In our last Post, we looked at the theoretical background to the respective, Paranoid-Schizoid (P-S) and Depressive (D) Positions, planning in this Post to look at its practical relevance to Institutional Dynamics.
So, let's look first at the characteristics of each position:
Paranoid Schizoid Position functioning is characterised by:
Splitting - them/us, good/bad.
Blame - the bad is outside the team or outside the agency
Persecutor anxiety - fear of punishment and/or retaliation
Primitive defences such as manic denial, obsessional defences, idealisation/denigration (denial of reality).
Depressive Position functioning is characterised by:
The capacity to reflect thoughtfully about difficulties and staying in touch with reality.
Tolerating having ambivalent (mixed) feelings towards others.
Tolerating the reality of one's limitations without feeling too persecuted by a sense of failure for which one will be blamed/punished or.......having to resort to blaming others,
Blame comes from within ourselves (guilt and remorse) rather than being perceived as coming primarily from others.
Effective problem-solving requires depressive position functioning. To stay in or to regain the depressive position we need adequate containment. If an individual or a Team is excessively blamed or feels punished (e.g by cuts) or when containment decreases (e.g. a lack of supervision, constant restructuring) this is likely to stimulate persecutory anxiety and a retreat to the P-S position.

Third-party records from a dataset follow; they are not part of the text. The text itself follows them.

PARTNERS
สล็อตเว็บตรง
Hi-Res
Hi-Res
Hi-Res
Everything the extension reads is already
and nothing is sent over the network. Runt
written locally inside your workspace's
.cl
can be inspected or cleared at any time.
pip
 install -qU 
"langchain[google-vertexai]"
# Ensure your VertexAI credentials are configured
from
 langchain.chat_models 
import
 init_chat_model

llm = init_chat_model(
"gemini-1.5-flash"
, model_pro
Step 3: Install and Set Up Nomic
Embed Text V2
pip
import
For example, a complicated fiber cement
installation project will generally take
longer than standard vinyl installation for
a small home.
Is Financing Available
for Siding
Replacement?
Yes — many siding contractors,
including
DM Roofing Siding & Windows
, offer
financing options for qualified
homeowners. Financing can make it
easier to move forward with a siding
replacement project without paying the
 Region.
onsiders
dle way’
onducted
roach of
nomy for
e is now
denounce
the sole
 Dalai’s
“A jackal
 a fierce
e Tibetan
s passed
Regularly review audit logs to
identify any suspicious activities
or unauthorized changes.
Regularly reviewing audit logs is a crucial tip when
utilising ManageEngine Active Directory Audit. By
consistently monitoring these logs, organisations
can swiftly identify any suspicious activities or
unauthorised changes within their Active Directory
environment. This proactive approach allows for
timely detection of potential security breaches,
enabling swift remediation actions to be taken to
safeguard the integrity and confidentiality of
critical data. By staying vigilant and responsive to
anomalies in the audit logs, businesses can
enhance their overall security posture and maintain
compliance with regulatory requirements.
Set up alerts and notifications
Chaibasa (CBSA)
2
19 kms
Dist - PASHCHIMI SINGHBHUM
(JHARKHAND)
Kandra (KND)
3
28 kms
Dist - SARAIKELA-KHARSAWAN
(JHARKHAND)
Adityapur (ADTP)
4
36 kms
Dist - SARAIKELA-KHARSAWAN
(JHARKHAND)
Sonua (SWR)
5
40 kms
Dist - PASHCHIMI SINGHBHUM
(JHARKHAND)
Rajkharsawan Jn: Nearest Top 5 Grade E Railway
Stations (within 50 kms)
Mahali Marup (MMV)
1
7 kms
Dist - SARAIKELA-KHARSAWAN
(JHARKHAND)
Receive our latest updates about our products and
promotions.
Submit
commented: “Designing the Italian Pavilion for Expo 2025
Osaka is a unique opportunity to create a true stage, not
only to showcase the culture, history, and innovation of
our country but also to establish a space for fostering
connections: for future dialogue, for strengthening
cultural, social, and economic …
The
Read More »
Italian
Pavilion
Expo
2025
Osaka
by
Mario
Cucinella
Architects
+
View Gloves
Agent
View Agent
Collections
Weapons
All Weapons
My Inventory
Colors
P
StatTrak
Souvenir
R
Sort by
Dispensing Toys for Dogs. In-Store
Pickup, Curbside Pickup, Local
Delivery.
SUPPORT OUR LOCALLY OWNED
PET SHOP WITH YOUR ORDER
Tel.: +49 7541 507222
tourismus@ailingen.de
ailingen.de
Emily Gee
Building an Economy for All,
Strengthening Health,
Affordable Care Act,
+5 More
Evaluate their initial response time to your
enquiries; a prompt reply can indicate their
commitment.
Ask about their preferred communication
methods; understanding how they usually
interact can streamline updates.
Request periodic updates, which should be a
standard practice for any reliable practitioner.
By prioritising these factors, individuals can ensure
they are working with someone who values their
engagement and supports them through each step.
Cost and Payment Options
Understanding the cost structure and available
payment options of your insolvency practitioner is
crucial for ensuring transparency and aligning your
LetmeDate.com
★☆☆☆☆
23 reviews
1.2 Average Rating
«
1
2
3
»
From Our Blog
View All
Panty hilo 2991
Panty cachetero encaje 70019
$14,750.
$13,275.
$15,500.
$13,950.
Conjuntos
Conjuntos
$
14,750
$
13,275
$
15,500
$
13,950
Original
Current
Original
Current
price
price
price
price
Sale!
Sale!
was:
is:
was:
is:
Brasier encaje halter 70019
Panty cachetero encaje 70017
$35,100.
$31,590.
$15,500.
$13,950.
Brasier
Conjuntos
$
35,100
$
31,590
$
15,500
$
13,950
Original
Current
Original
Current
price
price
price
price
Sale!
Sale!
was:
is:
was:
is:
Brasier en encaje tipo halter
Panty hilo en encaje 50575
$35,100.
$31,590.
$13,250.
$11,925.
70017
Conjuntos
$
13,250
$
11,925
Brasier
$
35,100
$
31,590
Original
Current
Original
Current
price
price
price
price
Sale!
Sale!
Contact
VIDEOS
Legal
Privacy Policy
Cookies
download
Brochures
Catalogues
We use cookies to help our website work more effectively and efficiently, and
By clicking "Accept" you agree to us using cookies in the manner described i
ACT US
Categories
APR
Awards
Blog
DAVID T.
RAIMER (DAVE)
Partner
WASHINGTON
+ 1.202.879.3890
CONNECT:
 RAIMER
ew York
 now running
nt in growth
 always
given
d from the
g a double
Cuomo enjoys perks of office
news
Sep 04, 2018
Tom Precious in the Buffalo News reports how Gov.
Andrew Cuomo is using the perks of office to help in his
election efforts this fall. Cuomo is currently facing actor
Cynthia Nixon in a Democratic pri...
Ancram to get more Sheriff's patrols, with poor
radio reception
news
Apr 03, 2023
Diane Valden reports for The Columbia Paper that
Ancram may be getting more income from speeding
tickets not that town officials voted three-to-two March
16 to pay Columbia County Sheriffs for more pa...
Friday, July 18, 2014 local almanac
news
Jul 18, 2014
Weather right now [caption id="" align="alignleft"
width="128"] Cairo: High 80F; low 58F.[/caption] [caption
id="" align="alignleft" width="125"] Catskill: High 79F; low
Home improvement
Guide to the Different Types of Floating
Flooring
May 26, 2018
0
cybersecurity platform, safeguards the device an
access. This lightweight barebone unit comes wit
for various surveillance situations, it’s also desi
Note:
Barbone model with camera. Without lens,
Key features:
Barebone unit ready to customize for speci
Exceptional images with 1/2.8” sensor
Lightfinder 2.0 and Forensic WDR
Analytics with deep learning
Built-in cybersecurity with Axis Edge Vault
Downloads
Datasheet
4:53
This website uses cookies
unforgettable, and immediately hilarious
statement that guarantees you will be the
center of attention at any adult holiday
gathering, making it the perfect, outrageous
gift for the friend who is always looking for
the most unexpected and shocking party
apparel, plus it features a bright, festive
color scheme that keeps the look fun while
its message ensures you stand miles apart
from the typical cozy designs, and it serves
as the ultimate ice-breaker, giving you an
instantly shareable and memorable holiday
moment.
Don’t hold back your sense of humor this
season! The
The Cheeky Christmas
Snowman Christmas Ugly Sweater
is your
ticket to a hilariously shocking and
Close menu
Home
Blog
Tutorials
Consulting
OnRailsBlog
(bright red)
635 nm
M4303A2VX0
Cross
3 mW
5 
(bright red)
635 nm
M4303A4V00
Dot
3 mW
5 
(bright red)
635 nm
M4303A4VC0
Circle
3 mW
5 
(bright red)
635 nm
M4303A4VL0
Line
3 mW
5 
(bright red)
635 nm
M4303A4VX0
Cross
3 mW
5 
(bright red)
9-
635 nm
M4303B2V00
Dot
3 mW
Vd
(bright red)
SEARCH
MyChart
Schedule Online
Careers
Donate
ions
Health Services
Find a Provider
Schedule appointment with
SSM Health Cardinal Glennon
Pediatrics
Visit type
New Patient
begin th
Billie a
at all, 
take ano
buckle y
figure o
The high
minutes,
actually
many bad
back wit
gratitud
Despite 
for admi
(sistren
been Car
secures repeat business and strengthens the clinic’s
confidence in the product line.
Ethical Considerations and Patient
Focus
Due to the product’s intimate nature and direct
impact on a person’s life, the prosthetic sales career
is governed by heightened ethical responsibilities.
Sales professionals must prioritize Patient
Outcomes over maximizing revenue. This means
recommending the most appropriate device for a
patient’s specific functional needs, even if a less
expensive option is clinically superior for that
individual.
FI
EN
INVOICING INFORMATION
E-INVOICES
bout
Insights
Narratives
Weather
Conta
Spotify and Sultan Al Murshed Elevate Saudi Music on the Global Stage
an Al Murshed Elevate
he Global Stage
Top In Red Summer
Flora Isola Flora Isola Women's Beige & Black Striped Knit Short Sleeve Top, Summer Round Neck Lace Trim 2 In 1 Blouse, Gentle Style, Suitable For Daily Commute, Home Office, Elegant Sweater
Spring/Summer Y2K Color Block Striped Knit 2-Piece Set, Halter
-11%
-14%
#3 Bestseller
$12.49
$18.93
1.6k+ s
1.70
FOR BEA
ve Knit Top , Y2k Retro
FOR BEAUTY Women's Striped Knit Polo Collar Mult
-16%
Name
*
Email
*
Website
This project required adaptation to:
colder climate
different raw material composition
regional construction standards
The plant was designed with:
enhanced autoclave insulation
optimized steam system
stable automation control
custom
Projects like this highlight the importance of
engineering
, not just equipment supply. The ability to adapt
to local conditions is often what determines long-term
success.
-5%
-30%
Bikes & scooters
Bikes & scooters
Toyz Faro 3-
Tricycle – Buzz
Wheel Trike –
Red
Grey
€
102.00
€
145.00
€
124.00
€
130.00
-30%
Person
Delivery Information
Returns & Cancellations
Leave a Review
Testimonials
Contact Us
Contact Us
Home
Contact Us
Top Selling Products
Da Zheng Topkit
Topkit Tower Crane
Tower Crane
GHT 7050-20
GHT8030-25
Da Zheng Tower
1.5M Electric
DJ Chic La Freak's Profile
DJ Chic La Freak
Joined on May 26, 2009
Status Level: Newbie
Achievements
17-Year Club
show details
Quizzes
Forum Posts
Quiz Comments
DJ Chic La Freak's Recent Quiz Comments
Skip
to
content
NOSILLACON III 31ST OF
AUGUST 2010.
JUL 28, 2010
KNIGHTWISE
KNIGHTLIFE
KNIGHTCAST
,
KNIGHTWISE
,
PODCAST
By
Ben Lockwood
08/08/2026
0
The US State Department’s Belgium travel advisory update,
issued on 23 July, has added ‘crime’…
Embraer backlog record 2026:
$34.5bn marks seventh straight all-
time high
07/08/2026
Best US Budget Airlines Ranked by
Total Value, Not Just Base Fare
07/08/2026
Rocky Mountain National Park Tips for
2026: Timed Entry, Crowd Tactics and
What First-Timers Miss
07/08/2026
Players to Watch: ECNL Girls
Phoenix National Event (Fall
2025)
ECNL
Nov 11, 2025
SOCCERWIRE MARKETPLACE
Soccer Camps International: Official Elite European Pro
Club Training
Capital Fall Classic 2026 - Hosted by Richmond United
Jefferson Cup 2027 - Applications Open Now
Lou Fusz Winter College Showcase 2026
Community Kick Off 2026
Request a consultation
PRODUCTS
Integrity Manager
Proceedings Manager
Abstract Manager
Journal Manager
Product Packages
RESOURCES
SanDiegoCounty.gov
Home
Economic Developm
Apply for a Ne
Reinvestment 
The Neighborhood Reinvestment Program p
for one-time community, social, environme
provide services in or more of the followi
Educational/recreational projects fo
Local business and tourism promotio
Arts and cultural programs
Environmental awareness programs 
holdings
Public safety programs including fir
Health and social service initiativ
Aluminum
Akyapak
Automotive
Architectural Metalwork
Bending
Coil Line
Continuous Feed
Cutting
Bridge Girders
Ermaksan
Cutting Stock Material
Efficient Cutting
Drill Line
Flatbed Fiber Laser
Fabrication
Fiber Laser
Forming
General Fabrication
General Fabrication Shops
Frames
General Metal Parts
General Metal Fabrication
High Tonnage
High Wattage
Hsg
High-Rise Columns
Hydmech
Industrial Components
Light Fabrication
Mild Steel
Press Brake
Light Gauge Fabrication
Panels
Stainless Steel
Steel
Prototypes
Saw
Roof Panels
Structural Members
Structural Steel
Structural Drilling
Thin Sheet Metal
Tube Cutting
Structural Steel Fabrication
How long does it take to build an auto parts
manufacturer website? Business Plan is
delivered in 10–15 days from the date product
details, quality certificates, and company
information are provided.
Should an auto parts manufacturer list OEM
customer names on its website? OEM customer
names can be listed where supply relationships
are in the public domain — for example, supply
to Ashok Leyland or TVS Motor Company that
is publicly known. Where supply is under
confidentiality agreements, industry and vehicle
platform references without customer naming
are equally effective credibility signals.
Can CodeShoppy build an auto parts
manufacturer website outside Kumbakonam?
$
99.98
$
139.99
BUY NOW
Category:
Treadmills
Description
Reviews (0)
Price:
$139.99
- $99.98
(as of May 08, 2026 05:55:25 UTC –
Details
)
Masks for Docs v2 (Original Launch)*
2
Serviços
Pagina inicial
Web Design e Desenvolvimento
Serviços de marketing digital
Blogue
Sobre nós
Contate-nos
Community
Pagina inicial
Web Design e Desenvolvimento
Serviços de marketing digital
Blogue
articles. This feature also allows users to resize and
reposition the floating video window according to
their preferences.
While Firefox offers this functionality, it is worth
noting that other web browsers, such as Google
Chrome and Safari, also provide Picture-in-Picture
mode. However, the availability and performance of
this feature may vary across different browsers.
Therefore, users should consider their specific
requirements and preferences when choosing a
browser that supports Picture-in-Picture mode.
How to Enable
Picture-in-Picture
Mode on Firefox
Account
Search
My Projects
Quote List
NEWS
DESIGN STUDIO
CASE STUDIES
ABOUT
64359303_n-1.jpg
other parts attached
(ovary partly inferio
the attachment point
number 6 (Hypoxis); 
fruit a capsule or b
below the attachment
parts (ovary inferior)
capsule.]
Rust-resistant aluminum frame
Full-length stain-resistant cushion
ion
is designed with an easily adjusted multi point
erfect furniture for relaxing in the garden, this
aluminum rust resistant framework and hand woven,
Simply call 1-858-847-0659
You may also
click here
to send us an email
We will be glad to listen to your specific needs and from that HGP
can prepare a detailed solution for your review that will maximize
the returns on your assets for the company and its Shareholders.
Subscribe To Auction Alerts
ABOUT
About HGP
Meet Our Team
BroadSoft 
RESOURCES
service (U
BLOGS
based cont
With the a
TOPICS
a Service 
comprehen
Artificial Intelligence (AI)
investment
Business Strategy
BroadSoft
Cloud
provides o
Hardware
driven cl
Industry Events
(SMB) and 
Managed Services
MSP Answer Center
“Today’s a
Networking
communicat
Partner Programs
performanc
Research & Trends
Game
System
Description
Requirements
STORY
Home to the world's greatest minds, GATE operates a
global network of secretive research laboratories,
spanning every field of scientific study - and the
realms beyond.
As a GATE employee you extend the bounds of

So, let's introduce some other factors that need to be considered in all of this organisational analysis:
All staff members (people) work within specialities - child and adolescence, addictions, psychoanalytic psychotherapy etc etc - you may be there out of 'coincidence' but if you stay and specialise in this field then this area of Mental (ill) Health must resonate with a core part of yourself.
As part and parcel of the above, there will be a pull (a valency) towards the staff team's and its members' pathology beginning to mirror the pathology of the patient group and especially when in the P-S Position.
So, a Child and Adolescent (C&A) team which is constantly criticised for not admitting enough patients, for not keeping-up with new changes to recording information and/or for a spike in incidents of self harm or suicide will be prone to retreat into the P-S Position and like any other team blame, in their case, outside managers, Social Services, education depts. etc for their 'failings'.
This is a classic symptom of P-S functioning but it may manifest in a particular way in this team i.e., in a kind of mirroring of the C&A defensive pathology e.g., taking up a child position of blaming 'adults' - acting-out in an aggressive and sabotaging way, not complying, 'dumb insolence', passive aggression etc.
Again, as with adolescents the team may be suffering from a lack of containment - a lack of a containing and enabling parental couple.............so we might think here too, of Winnicott's ideas about 'male' and 'female functioning i.e. doing to and being with and the need for these to be balanced and tempered to the situation.